After deploying around 60 pods on AKS which uses Rebus RabbitMq. During the initialization, some around 15 pods restart several times and then come into running state. Below error thrown by the components,
*Unhandled Exception: Rebus.Injection.ResolutionException: Could not resolve Rebus.Bus.IBus with decorator depth 0 - registrations: Rebus.Injection.Injectionist+Handler ---> RabbitMQ.Client.Exceptions.BrokerUnreachableException: None of the specified endpoints were reachable ---> System.AggregateException: One or more errors occurred. ---> RabbitMQ.Client.Exceptions.ConnectFailureException: Connection failed ---> System.Net.Sockets.SocketException: No such host is known
at System.Net.Dns.HostResolutionEndHelper(IAsyncResult asyncResult)
at System.Net.Dns.EndGetHostAddresses(IAsyncResult asyncResult)
at System.Threading.Tasks.TaskFactory`1.FromAsyncCoreLogic(IAsyncResult iar, Func`2 endFunction, Action`1 endAction, Task`1 promise, Boolean requiresSynchronization)
--- End of stack trace from previous location where exception was thrown ---
at System.Runtime.ExceptionServices.ExceptionDispatchInfo.Throw()

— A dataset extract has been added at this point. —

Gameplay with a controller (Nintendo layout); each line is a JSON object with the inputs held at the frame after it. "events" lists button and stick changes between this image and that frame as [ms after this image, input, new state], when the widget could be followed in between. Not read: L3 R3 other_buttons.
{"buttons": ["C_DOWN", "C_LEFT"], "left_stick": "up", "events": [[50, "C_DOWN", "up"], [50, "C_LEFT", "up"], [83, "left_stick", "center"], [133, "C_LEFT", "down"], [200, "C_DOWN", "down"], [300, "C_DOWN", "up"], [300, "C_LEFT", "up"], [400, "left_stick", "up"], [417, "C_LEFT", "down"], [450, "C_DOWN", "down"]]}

at System.Runtime.CompilerServices.TaskAwaiter.HandleNonSuccessAndDebuggerNotification(Task task)
at RabbitMQ.Client.TcpClientAdapter.<ConnectAsync>d__2.MoveNext()
--- End of stack trace from previous location where exception was thrown ---
at System.Runtime.ExceptionServices.ExceptionDispatchInfo.Throw()
at System.Runtime.CompilerServices.TaskAwaiter.HandleNonSuccessAndDebuggerNotification(Task task)
at RabbitMQ.Client.Impl.TaskExtensions.<TimeoutAfter>d__1.MoveNext()
--- End of stack trace from previous location where exception was thrown ---
at System.Runtime.ExceptionServices.ExceptionDispatchInfo.Throw()
at System.Runtime.CompilerServices.TaskAwaiter.HandleNonSuccessAndDebuggerNotification(Task task)
at RabbitMQ.Client.Impl.SocketFrameHandler.ConnectOrFail(ITcpClient socket, AmqpTcpEndpoint endpoint, Int32 timeout)
--- End of inner exception stack trace ---
at RabbitMQ.Client.Impl.SocketFrameHandler.ConnectUsingAddressFamily(AmqpTcpEndpoint endpoint, Func`2 socketFactory, Int32 timeout, AddressFamily family)
at RabbitMQ.Client.Impl.SocketFrameHandler..ctor(AmqpTcpEndpoint endpoint, Func`2 socketFactory, Int32 connectionTimeout, Int32 readTimeout, Int32 writeTimeout)
at RabbitMQ.Client.ConnectionFactory.CreateFrameHandler(AmqpTcpEndpoint endpoint)
at RabbitMQ.Client.EndpointResolverExtensions.SelectOne[T](IEndpointResolver resolver, Func`2 selector)
--- End of inner exception stack trace ---
at RabbitMQ.Client.EndpointResolverExtensions.SelectOne[T](IEndpointResolver resolver, Func`2 selector)
at RabbitMQ.Client.Framing.Impl.AutorecoveringConnection.Init(IEndpointResolver endpoints)
at RabbitMQ.Client.ConnectionFactory.CreateConnection(IEndpointResolver endpointResolver, String clientProvidedName)
--- End of inner exception stack trace ---
at RabbitMQ.Client.ConnectionFactory.CreateConnection(IEndpointResolver endpointResolver, String clientProvidedName)
at Rebus.Internals.ConnectionManager.GetConnection()
at Rebus.RabbitMq.RabbitMqTransport.CreateQueue(String address)
at Rebus.Config.RebusConfigurer.<>c__DisplayClass12_0.<Start>b__26(IResolutionContext c)
at Rebus.Injection.Injectionist.ResolutionContext.Get[TService]()
--- End of inner exception stack trace ---
at Rebus.Injection.Injectionist.ResolutionContext.Get[TService]()
at Rebus.Injection.Injectionist.Get[TService]()
at Rebus.Config.RebusConfigurer.Start()
at Castle.Windsor.Installer.AssemblyInstaller.Install(IWindsorContainer container, IConfigurationStore store)
at Castle.Windsor.WindsorContainer.Install(IWindsorInstaller[] installers, DefaultComponentInstaller scope)
at Castle.Windsor.WindsorContainer.Install(IWindsorInstaller[] installers)
at RebusHost.Main(String[] args)*
Although there is a connection available to RabbitMq server but some pods on start give this error and after 3 to 5 restarts they are in successful running state. So not sure what will be causing pod to not get connected on first attempt itself. Any clue will be appreciated.
We are using Rebus 4.0 & RabbitMq 5.1.0.0 versions. Deploying the components(pods) on windows node of AKS. And on AKS running docker image of "rabbitmq:3-management" under linux node ofcourse.